Plain-text engineering files:
'''
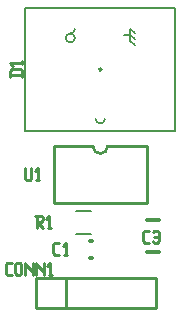
<source format=gbr>
G04 start of page 7 for group -4079 idx -4079 *
G04 Title: (unknown), topsilk *
G04 Creator: pcb 20100929 *
G04 CreationDate: Wed Aug 24 19:23:26 2011 UTC *
G04 For: user1 *
G04 Format: Gerber/RS-274X *
G04 PCB-Dimensions: 600000 500000 *
G04 PCB-Coordinate-Origin: lower left *
%MOIN*%
%FSLAX25Y25*%
%LNFRONTSILK*%
%ADD12C,0.0100*%
%ADD27C,0.0130*%
%ADD28C,0.0080*%
%ADD29C,0.0060*%
G54D27*X126564Y377755D02*X127350D01*
X126564Y372245D02*X127350D01*
X145532Y384814D02*X149468D01*
X145532Y374186D02*X149468D01*
G54D12*X114500Y409500D02*Y390500D01*
X145500D01*
Y409500D01*
X114500D02*X127500D01*
X145500D02*X132500D01*
X127500D02*G75*G03X132500Y409500I2500J0D01*G01*
X108500Y355500D02*X148500D01*
Y365500D02*Y355500D01*
X108500Y365500D02*X148500D01*
X108500D02*Y355500D01*
X118500Y365500D02*Y355500D01*
X108500Y365500D02*X118500D01*
G54D28*X122043Y387740D02*X126767D01*
X122043Y380260D02*X126767D01*
G54D29*X105000Y414500D02*X155000D01*
Y455500D02*Y414500D01*
X105000Y455500D02*X155000D01*
X105000D02*Y414500D01*
X140000Y446500D02*X141500Y445000D01*
X140000Y448500D02*X141500Y447000D01*
X140000Y448500D02*Y444500D01*
X141500Y443000D01*
X138000Y446500D02*X140000D01*
X130000Y435500D02*Y434500D01*
Y435500D02*X129500Y435000D01*
X130500D01*
X130000Y434500D01*
X129500Y435000D01*
X130000Y417000D02*G75*G03X131500Y418500I0J1500D01*G01*
X128500D02*G75*G03X130000Y417000I1500J0D01*G01*
X118500Y445500D02*G75*G03X120000Y444000I1500J0D01*G01*
G75*G03X121500Y445500I0J1500D01*G01*
G75*G03X120000Y447000I-1500J0D01*G01*
G75*G03X118500Y445500I0J-1500D01*G01*
X120000Y447000D02*G75*G03X121500Y448500I0J1500D01*G01*
X129500Y435000D02*G75*G03X130000Y434500I500J0D01*G01*
G75*G03X130500Y435000I0J500D01*G01*
G75*G03X130000Y435500I-500J0D01*G01*
G75*G03X129500Y435000I0J-500D01*G01*
G54D12*X114764Y373150D02*X116264D01*
X114264Y373650D02*X114764Y373150D01*
X114264Y376650D02*Y373650D01*
Y376650D02*X114764Y377150D01*
X116264D01*
X117965Y373150D02*X118965D01*
X118465Y377150D02*Y373150D01*
X117465Y376150D02*X118465Y377150D01*
X144850D02*X146350D01*
X144350Y377650D02*X144850Y377150D01*
X144350Y380650D02*Y377650D01*
Y380650D02*X144850Y381150D01*
X146350D01*
X147551Y380650D02*X148051Y381150D01*
X149051D01*
X149551Y380650D01*
Y377650D01*
X149051Y377150D02*X149551Y377650D01*
X148051Y377150D02*X149051D01*
X147551Y377650D02*X148051Y377150D01*
Y379150D02*X149551D01*
X105000Y402000D02*Y398500D01*
X105500Y398000D01*
X106500D01*
X107000Y398500D01*
Y402000D02*Y398500D01*
X108701Y398000D02*X109701D01*
X109201Y402000D02*Y398000D01*
X108201Y401000D02*X109201Y402000D01*
X99000Y366500D02*X100500D01*
X98500Y367000D02*X99000Y366500D01*
X98500Y370000D02*Y367000D01*
Y370000D02*X99000Y370500D01*
X100500D01*
X101701Y370000D02*Y367000D01*
Y370000D02*X102201Y370500D01*
X103201D01*
X103701Y370000D01*
Y367000D01*
X103201Y366500D02*X103701Y367000D01*
X102201Y366500D02*X103201D01*
X101701Y367000D02*X102201Y366500D01*
X104902Y370500D02*Y366500D01*
Y370500D02*Y370000D01*
X107402Y367500D01*
Y370500D02*Y366500D01*
X108603Y370500D02*Y366500D01*
Y370500D02*Y370000D01*
X111103Y367500D01*
Y370500D02*Y366500D01*
X112804D02*X113804D01*
X113304Y370500D02*Y366500D01*
X112304Y369500D02*X113304Y370500D01*
X108255Y386150D02*X110255D01*
X110755Y385650D01*
Y384650D01*
X110255Y384150D02*X110755Y384650D01*
X108755Y384150D02*X110255D01*
X108755Y386150D02*Y382150D01*
Y384150D02*X110755Y382150D01*
X112456D02*X113456D01*
X112956Y386150D02*Y382150D01*
X111956Y385150D02*X112956Y386150D01*
X100000Y433000D02*X104000D01*
X100000Y434500D02*X100500Y435000D01*
X103500D01*
X104000Y434500D02*X103500Y435000D01*
X104000Y434500D02*Y432500D01*
X100000Y434500D02*Y432500D01*
X104000Y437701D02*Y436701D01*
X100000Y437201D02*X104000D01*
X101000Y436201D02*X100000Y437201D01*
M02*

</source>
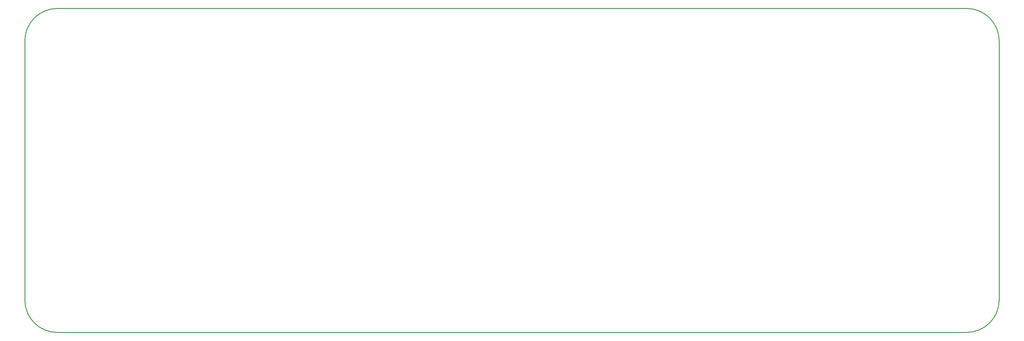
<source format=gko>
G04 Layer: BoardOutlineLayer*
G04 EasyEDA v6.5.22, 2022-11-03 13:25:14*
G04 daeccbeab38c4538aae3d189e396c967,14fd66e66b1542709ab820776f733a5e,10*
G04 Gerber Generator version 0.2*
G04 Scale: 100 percent, Rotated: No, Reflected: No *
G04 Dimensions in millimeters *
G04 leading zeros omitted , absolute positions ,4 integer and 5 decimal *
%FSLAX45Y45*%
%MOMM*%

%ADD10C,0.2540*%
D10*
X27622500Y1905000D02*
G01*
X952500Y1905000D01*
X952500Y11430000D02*
G01*
X27622500Y11430000D01*
X28575000Y10478770D02*
G01*
X28575000Y2857500D01*
X0Y2857500D02*
G01*
X0Y10477500D01*
G75*
G01*
X0Y2857500D02*
G03*
X952500Y1905000I953868J1368D01*
G75*
G01*
X952500Y11430000D02*
G03*
X0Y10477500I1368J-953868D01*
G75*
G01*
X27622500Y1905000D02*
G03*
X28575000Y2857500I-1368J953868D01*
G75*
G01*
X28575000Y10477500D02*
G03*
X27622500Y11430000I-953868J-1368D01*

%LPD*%
M02*

</source>
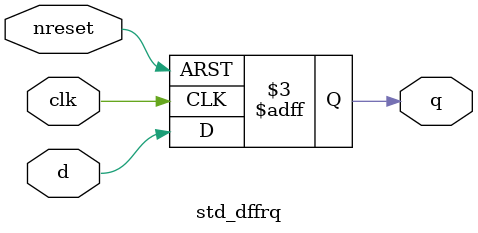
<source format=sv>

module std_dffrq #(parameter DW = 1) // array width
(
	input [DW-1:0] 	d,
	input [DW-1:0] 	clk,
	input [DW-1:0] 	nreset,
	output logic [DW-1:0] q
);

always_ff @(posedge clk, negedge nreset) begin
	if(!nreset) begin
		q <= 'b0;
	end else begin
		q <= d;
	end
end

endmodule

</source>
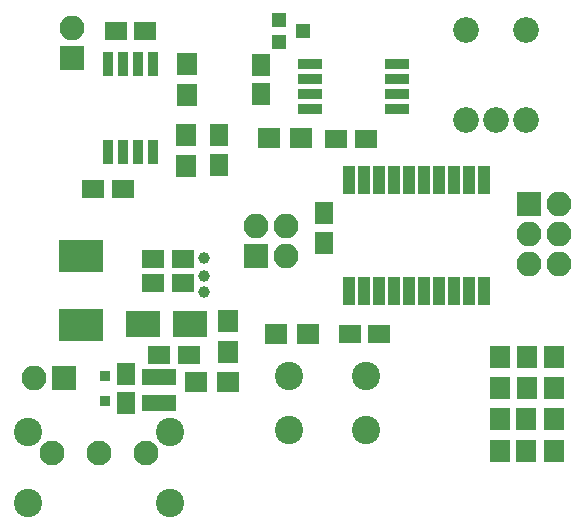
<source format=gts>
G04 #@! TF.FileFunction,Soldermask,Top*
%FSLAX46Y46*%
G04 Gerber Fmt 4.6, Leading zero omitted, Abs format (unit mm)*
G04 Created by KiCad (PCBNEW 4.0.7) date 11/06/17 18:42:07*
%MOMM*%
%LPD*%
G01*
G04 APERTURE LIST*
%ADD10C,0.100000*%
%ADD11C,1.000000*%
%ADD12R,2.100000X2.100000*%
%ADD13O,2.100000X2.100000*%
%ADD14R,1.000000X2.350000*%
%ADD15C,2.400000*%
%ADD16C,2.178000*%
%ADD17R,1.900000X1.650000*%
%ADD18R,1.650000X1.900000*%
%ADD19R,1.700000X1.900000*%
%ADD20R,1.300000X1.200000*%
%ADD21R,3.829000X2.813000*%
%ADD22R,1.900000X1.700000*%
%ADD23R,2.150000X0.950000*%
%ADD24R,0.950000X2.150000*%
%ADD25R,1.050000X1.460000*%
%ADD26R,0.900000X0.900000*%
%ADD27R,2.900000X2.200000*%
%ADD28C,2.100000*%
G04 APERTURE END LIST*
D10*
D11*
X51181000Y-154432000D03*
X51181000Y-153035000D03*
X51181000Y-151511000D03*
D12*
X55626000Y-151384000D03*
D13*
X55626000Y-148844000D03*
X58166000Y-151384000D03*
X58166000Y-148844000D03*
D14*
X63500000Y-154306000D03*
X64770000Y-154306000D03*
X66040000Y-154306000D03*
X67310000Y-154306000D03*
X68580000Y-154306000D03*
X69850000Y-154306000D03*
X71120000Y-154306000D03*
X72390000Y-154306000D03*
X73660000Y-154306000D03*
X74930000Y-154306000D03*
X74930000Y-144906000D03*
X73660000Y-144906000D03*
X72390000Y-144906000D03*
X71120000Y-144906000D03*
X69850000Y-144906000D03*
X68580000Y-144906000D03*
X67310000Y-144906000D03*
X66040000Y-144906000D03*
X64770000Y-144906000D03*
X63500000Y-144906000D03*
D15*
X64897000Y-161544000D03*
X64897000Y-166044000D03*
X58397000Y-161544000D03*
X58397000Y-166044000D03*
D16*
X73406000Y-132207000D03*
X78486000Y-132207000D03*
X78486000Y-139827000D03*
X75946000Y-139827000D03*
X73406000Y-139827000D03*
D17*
X66040000Y-157988000D03*
X63540000Y-157988000D03*
D18*
X61341000Y-150201000D03*
X61341000Y-147701000D03*
D17*
X64897000Y-141478000D03*
X62397000Y-141478000D03*
D18*
X52451000Y-143637000D03*
X52451000Y-141137000D03*
D17*
X43708000Y-132334000D03*
X46208000Y-132334000D03*
X41803000Y-145669000D03*
X44303000Y-145669000D03*
X47391000Y-159766000D03*
X49891000Y-159766000D03*
D18*
X44577000Y-163810000D03*
X44577000Y-161310000D03*
D17*
X46903000Y-153670000D03*
X49403000Y-153670000D03*
X46903000Y-151638000D03*
X49403000Y-151638000D03*
D19*
X80826188Y-167860908D03*
X80826188Y-165160908D03*
X78413188Y-167860908D03*
X78413188Y-165160908D03*
X76254188Y-167860908D03*
X76254188Y-165160908D03*
D20*
X57531000Y-131323000D03*
X57531000Y-133223000D03*
X59531000Y-132273000D03*
D12*
X78740000Y-146939000D03*
D13*
X81280000Y-146939000D03*
X78740000Y-149479000D03*
X81280000Y-149479000D03*
X78740000Y-152019000D03*
X81280000Y-152019000D03*
D12*
X39370000Y-161671000D03*
D13*
X36830000Y-161671000D03*
D12*
X40005000Y-134620000D03*
D13*
X40005000Y-132080000D03*
D21*
X40767000Y-157226000D03*
X40767000Y-151384000D03*
D22*
X57277000Y-157988000D03*
X59977000Y-157988000D03*
D19*
X80826188Y-159859908D03*
X80826188Y-162559908D03*
X78540188Y-159859908D03*
X78540188Y-162559908D03*
X76254188Y-159859908D03*
X76254188Y-162559908D03*
D22*
X56689000Y-141351000D03*
X59389000Y-141351000D03*
D19*
X49657000Y-143764000D03*
X49657000Y-141064000D03*
X49784000Y-135048000D03*
X49784000Y-137748000D03*
X53213000Y-156812000D03*
X53213000Y-159512000D03*
D22*
X53213000Y-162052000D03*
X50513000Y-162052000D03*
D23*
X67564000Y-138938000D03*
X67564000Y-137668000D03*
X67564000Y-136398000D03*
X67564000Y-135128000D03*
X60164000Y-135128000D03*
X60164000Y-136398000D03*
X60164000Y-137668000D03*
X60164000Y-138938000D03*
D24*
X43053000Y-142511000D03*
X44323000Y-142511000D03*
X45593000Y-142511000D03*
X46863000Y-142511000D03*
X46863000Y-135111000D03*
X45593000Y-135111000D03*
X44323000Y-135111000D03*
X43053000Y-135111000D03*
D25*
X46421000Y-163787000D03*
X47371000Y-163787000D03*
X48321000Y-163787000D03*
X48321000Y-161587000D03*
X46421000Y-161587000D03*
X47371000Y-161587000D03*
D26*
X42799000Y-163660000D03*
X42799000Y-161460000D03*
D27*
X46006000Y-157099000D03*
X50006000Y-157099000D03*
D18*
X56007000Y-135148000D03*
X56007000Y-137648000D03*
D15*
X36291000Y-166271000D03*
X48291000Y-166271000D03*
X48291000Y-172271000D03*
X36291000Y-172271000D03*
D28*
X38291000Y-168021000D03*
X42291000Y-168021000D03*
X46291000Y-168021000D03*
M02*

</source>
'''
#### How to complete this task
The stretch to restate runs from the line above containing "Y376650D02*X114764Y377150D01*" through the line containing "X952500Y1905000D01*". Copy it word for word, ends included, without pictures.

#### Task solution
Y376650D02*X114764Y377150D01*
X116264D01*
X117965Y373150D02*X118965D01*
X118465Y377150D02*Y373150D01*
X117465Y376150D02*X118465Y377150D01*
X144850D02*X146350D01*
X144350Y377650D02*X144850Y377150D01*
X144350Y380650D02*Y377650D01*
Y380650D02*X144850Y381150D01*
X146350D01*
X147551Y380650D02*X148051Y381150D01*
X149051D01*
X149551Y380650D01*
Y377650D01*
X149051Y377150D02*X149551Y377650D01*
X148051Y377150D02*X149051D01*
X147551Y377650D02*X148051Y377150D01*
Y379150D02*X149551D01*
X105000Y402000D02*Y398500D01*
X105500Y398000D01*
X106500D01*
X107000Y398500D01*
Y402000D02*Y398500D01*
X108701Y398000D02*X109701D01*
X109201Y402000D02*Y398000D01*
X108201Y401000D02*X109201Y402000D01*
X99000Y366500D02*X100500D01*
X98500Y367000D02*X99000Y366500D01*
X98500Y370000D02*Y367000D01*
Y370000D02*X99000Y370500D01*
X100500D01*
X101701Y370000D02*Y367000D01*
Y370000D02*X102201Y370500D01*
X103201D01*
X103701Y370000D01*
Y367000D01*
X103201Y366500D02*X103701Y367000D01*
X102201Y366500D02*X103201D01*
X101701Y367000D02*X102201Y366500D01*
X104902Y370500D02*Y366500D01*
Y370500D02*Y370000D01*
X107402Y367500D01*
Y370500D02*Y366500D01*
X108603Y370500D02*Y366500D01*
Y370500D02*Y370000D01*
X111103Y367500D01*
Y370500D02*Y366500D01*
X112804D02*X113804D01*
X113304Y370500D02*Y366500D01*
X112304Y369500D02*X113304Y370500D01*
X108255Y386150D02*X110255D01*
X110755Y385650D01*
Y384650D01*
X110255Y384150D02*X110755Y384650D01*
X108755Y384150D02*X110255D01*
X108755Y386150D02*Y382150D01*
Y384150D02*X110755Y382150D01*
X112456D02*X113456D01*
X112956Y386150D02*Y382150D01*
X111956Y385150D02*X112956Y386150D01*
X100000Y433000D02*X104000D01*
X100000Y434500D02*X100500Y435000D01*
X103500D01*
X104000Y434500D02*X103500Y435000D01*
X104000Y434500D02*Y432500D01*
X100000Y434500D02*Y432500D01*
X104000Y437701D02*Y436701D01*
X100000Y437201D02*X104000D01*
X101000Y436201D02*X100000Y437201D01*
M02*

</source>
<source format=gko>
G04 Layer: BoardOutlineLayer*
G04 EasyEDA v6.5.22, 2022-11-03 13:25:14*
G04 daeccbeab38c4538aae3d189e396c967,14fd66e66b1542709ab820776f733a5e,10*
G04 Gerber Generator version 0.2*
G04 Scale: 100 percent, Rotated: No, Reflected: No *
G04 Dimensions in millimeters *
G04 leading zeros omitted , absolute positions ,4 integer and 5 decimal *
%FSLAX45Y45*%
%MOMM*%

%ADD10C,0.2540*%
D10*
X27622500Y1905000D02*
G01*
X952500Y1905000D01*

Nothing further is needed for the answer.